WORK REQUEST 1 - In the excerpt on San Marino's telecommunications towers, how much will the district receive each month from Verizon for the tower in the maintenance yard?

EXCERPTED TEXT -
=======

Planning and Building Director Dave Saldaña discussed major parts of the 20-year history of cell towers in San Marino and how the city had always preferred their location in commercial areas to protect the single-family neighborhood character of San Marino.
Supt. Loren Kleinrock told the group that safety concerns were less of an issue during the tower’s construction and installation several years back because money was a bigger concern for SMUSD. The district will this year receive $1,229 per month from Verizon for the tower in the maintenance yard ($14,478 for 2014).
They will receive about $1,150 per month from the American Tower tower on the high school campus. Monies from the high school campus go towards paying for the Internet bandwidth on the Titans’ campus.
The district, no longer in as much of a fiscal bind as it once was, agreed to contracts with telecommunications companies in part to fill in the fiscal gap left by the State.
Saldaña said he would try to initiate further discussion between the city and Verizon based on the study brought forth by Dr. Quan, hoping to encourage Verizon to take a closer look at alternative properties for cell tower installation.
This year is the tenth year of Verizon’s 25-year lease with the district. Sprint Nextel is no longer part of the agreement with Verizon and the district.
Other attendees at the meeting included Police Chief Tim Harrigan, Fireman Mark Phillips, Finance Director Lisa Bailey, Supt. Loren Kleinrock, Kaili Chang, Steve Smith and City Manager John Schaefer.

=======

SUPPLIED MATERIAL -
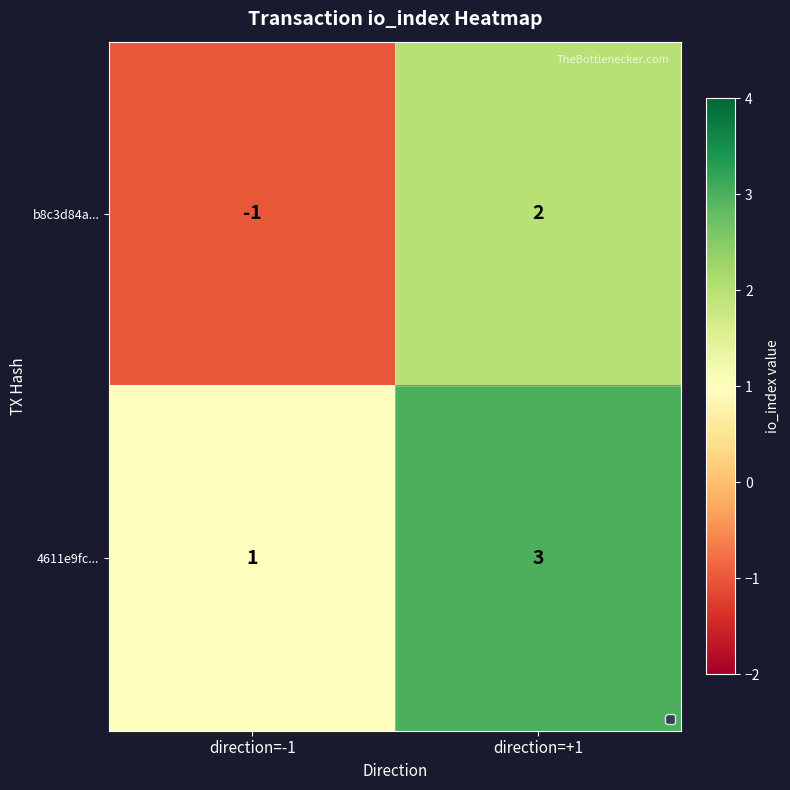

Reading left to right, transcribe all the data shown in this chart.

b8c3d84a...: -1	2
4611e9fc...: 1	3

=======

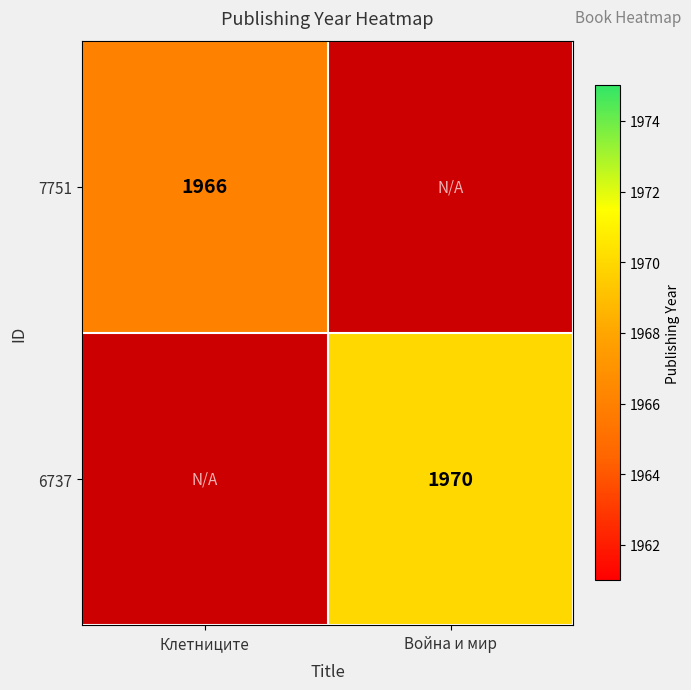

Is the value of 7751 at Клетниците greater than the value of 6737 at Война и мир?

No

=======

WORK REQUEST 2 - Pull out every line of the entries that contains the string "left", and treat uppercase and lowercase letters as different.

TASK SOLUTION 1 - $1,229 per month.

TASK SOLUTION 2 -
Reading left to right, transcribe all the data shown in this chart.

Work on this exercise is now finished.